[Coral-List] European Coral Reef Symposium-Mechanisms of Calcification (session 2)
stambutte at centrescientifique.mc
Wed Jun 7 10:18:16 EDT 2017
We'd like to bring your attention to a session on “Mechanistic insights into coral calcification in the context of a global change environment" (session number 2 abstract below) that we're chairing during the ECRS 2017 in Oxford, December 13th-15th (http://www.reefconservationuk.co.uk/ecrs-2017.html).
Abstract submission is open until June 30th and we're looking forward to contributions on the mechanistic aspects of calcification in coral reef calcifiers. Studies from diverse fields of research including skeletal geochemistry, chemistry, physiology and molecular biology are welcome.
We look forward to receiving your submission to this exciting meeting and to seeing you in Oxford in December!

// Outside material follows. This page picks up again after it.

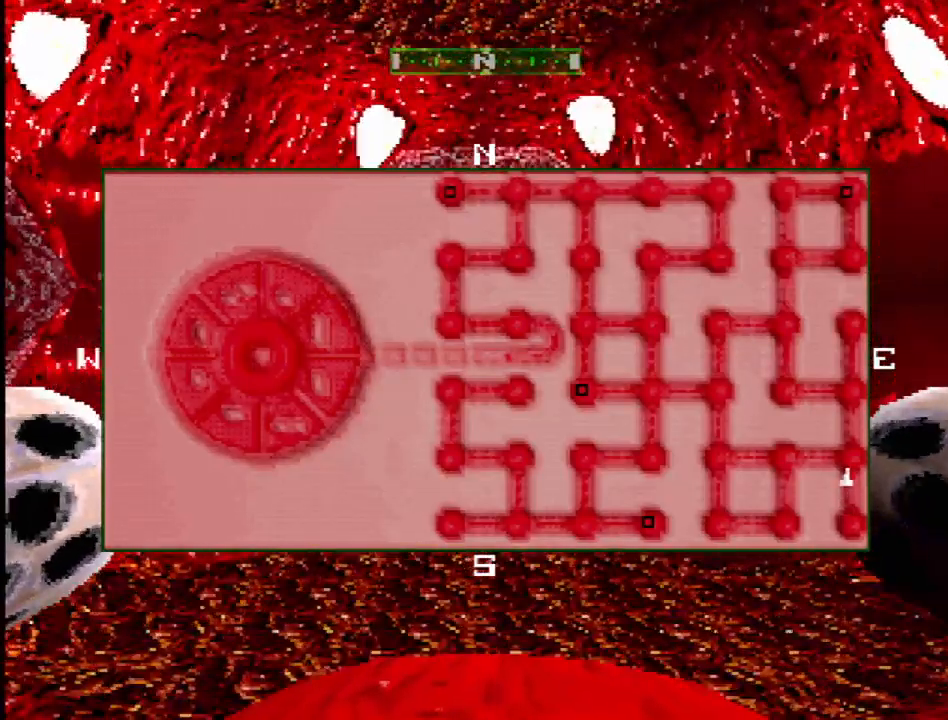
{"buttons": [], "events": [[33, "SQUARE", "up"]]}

Sylvie Tambutte, Alexander Venn, Tali Mass , Nicola Allison
Session number 2 abstract:
Coral calcification is biologically controlled at the cellular and molecular levels. However it is well known that this biomineralization process is also influenced by environmental physico-chemical parameters. Indeed ocean acidification and increasing seawater temperatures affect coral biomineralization but how and why this happens isn’t well understood. Improving our understanding of the effects of these environmental parameters on corals relies on achieving a mechanistic understanding of the biomineralization process. The biological control underlying coral biomineralization is a key factor in determining the resistance/sensitivity of coral species to environmental parameters. Data on the mechanisms of coral calcification come from diverse fields of research including skeletal geochemistry, chemistry, physiology and molecular biology. Such studies focus on different compartments such as the skeleton and the tissue, and may address different levels of biological organization from the molecule to the organism. Data from such studies are vital in working towards a more integrated picture of calcification. The mechanisms involved in biomineralization have only been partly characterized such as various systems of ion transport, carbonate chemistry at the site of calcification and the role of organic matrix proteins. Many aspects of coral calcification mechanisms remain enigmatic or are still debated due to contradictory findings. Further mechanistic research is clearly needed. This session welcomes studies that improve current mechanistic understanding of coral calcification, including studies that examine the effect of defined environmental scenarios on the biomineralization process. Comparative interspecies studies are especially informative as they allow identification of common or species-specific toolkits used by corals to calcify and respond to environmental stressors.